Exercise requirements:
Having located "рекомендовано новачкам - при збільше" in the records below, repeat exactly the line it is on and all subsequent lines, ending with the last.

Dataset entries:
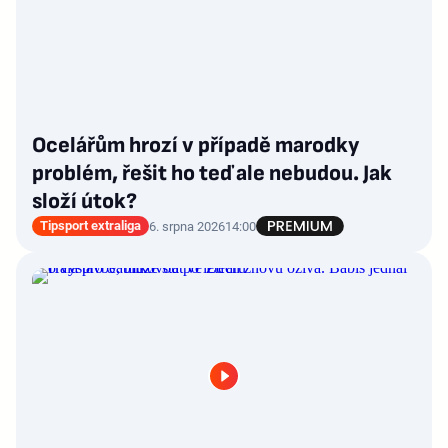
Ocelářům hrozí v případě marodky
problém, řešit ho teď ale nebudou. Jak
složí útok?
Tipsport extraliga
6. srpna 2026
14:00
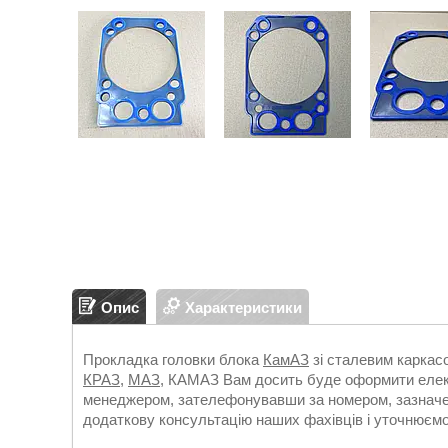
Опис
Характеристики
Прокладка головки блока
КамАЗ
зі сталевим каркас
КРАЗ
,
МАЗ
, КАМАЗ Вам досить буде оформити електр
менеджером, зателефонувавши за номером, зазначе
додаткову консультацію наших фахівців і уточнюємо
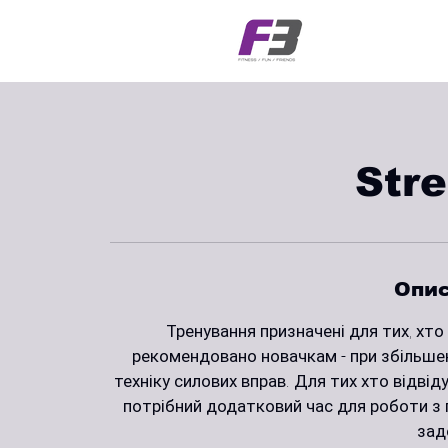
Stre
Опис
Тренування призначені для тих, хто 
рекомендовано новачкам - при збільше
техніку силових вправ. Для тих хто відвід
потрібний додатковий час для роботи з 
зад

Written solution:
рекомендовано новачкам - при збільше
техніку силових вправ. Для тих хто відвід
потрібний додатковий час для роботи з 
зад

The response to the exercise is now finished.